I’m a Peoria boy, born and raised. I was always in awe of Bradley University … especially Bradley Braves basketball. I would often get to see the Braves play at Robertson Memorial Field House. Walking into the Field House on game day was exciting. Seeing life size pictures posted along the entryway of the Famous Five — and others like Chet “The Jet” Walker ’62 — and then seeing the raised floor? In my eyes, this was professional basketball!
As a kid from a working-class family with no great academic credentials, attending a college or university was not a realistic goal. Going to Bradley seemed unthinkable and unattainable. So, I enrolled at Illinois Central College, mainly to give college a try and because tuition was $7.00 a semester hour.
“He saw something in me I didn’t see in myself. He taught me to think and read critically. He invested in me personally. He showed me grace.”

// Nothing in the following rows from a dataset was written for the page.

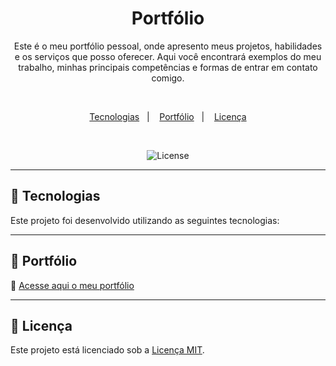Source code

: <h1 align="center">  Portfólio </h1>

<p align="center">
Este é o meu portfólio pessoal, onde apresento meus projetos, habilidades e os serviços que posso oferecer.  
Aqui você encontrará exemplos do meu trabalho, minhas principais competências e formas de entrar em contato comigo.
</p>

<br>

<p align="center">
  <a href="#-tecnologias">Tecnologias</a>&nbsp;&nbsp;&nbsp;|&nbsp;&nbsp;&nbsp;
  <a href="#-portfólio">Portfólio</a>&nbsp;&nbsp;&nbsp;|&nbsp;&nbsp;&nbsp;
  <a href="#-licença">Licença</a>
</p>

<br>

<p align="center">
  <img alt="License" src="https://img.shields.io/static/v1?label=license&message=MIT&color=49AA26&labelColor=000000">
</p>

---

## 🚀 Tecnologias  

Este projeto foi desenvolvido utilizando as seguintes tecnologias:

---

## 📂 Portfólio  

🔗 [Acesse aqui o meu portfólio](#)

---

## 📝 Licença  

Este projeto está licenciado sob a [Licença MIT](LICENSE).
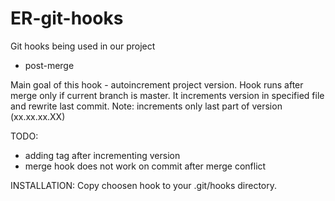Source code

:ER-git-hooks
============

Git hooks being used in our project

* post-merge

Main goal of this hook - autoincrement project version.
Hook runs after merge only if current branch is master.
It increments version in specified file and rewrite last commit.
Note: increments only last part of version (xx.xx.xx.XX)

TODO: 

* adding tag after incrementing version
* merge hook does not work on commit after merge conflict

INSTALLATION:
Copy choosen hook to your .git/hooks directory.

Eventually, I was able to transfer to Bradley. It was a dream come true. But my first semester as a business major did not go well. I ended up with a 1.66 GPA and placed on academic probation. I began interviewing for jobs. At one interview, I was asked about why I wasn’t going to finish school. I said I was on the verge of being expelled because of academic failure, and he told me to go back and do everything I could to succeed.
It just so happened during that last semester I took an Ancient Greek history course from Dr. Gregory Guzman. It was life changing. I went to meet with Dr. Guzman and he convinced me to change majors and transfer into the history department. He saw something in me I didn’t see in myself. He taught me to think and read critically. He invested in me personally. He showed me grace.
On a final exam, I didn’t read the directions clearly and left off an entire half of the exam, thinking it was pure essay. I realized what I had done immediately after I had turned it in. Dr. Guzman told me to wait and allowed me to take the other half orally in his office.
For my senior writing project, my initial draft came back with a sea of red ink marked all over it. Clearly, he had spent a lot of time on it. With that experience and others, Dr. Guzman taught me how to research and write.
I took additional classes from Drs. Roach, Bowers and Fowler-Salamini. I ended up on the honor roll and became a member of Phi Alpha Theta, the history honor society. While lining up at graduation, when the class of 1978 was being lined up, Dr. Fowler-Salamini, who oversaw getting the students ready to process in, saw me and called out, “I want a history major to lead the class!” I was placed at the front of the line. It was a great day.
I went on to graduate from Dallas Theological Seminary in Texas with a master’s in theology (Th.M) in Old Testament and Semitic languages. Afterward, I earned a doctorate in ministry from Trinity Evangelical Divinity School in Deerfield, Ill., and Dr. Guzman came to the graduation party my mother hosted in Peoria. Forty-three years later, Dr. Guzman and I (I still can’t call him Greg) remain in touch.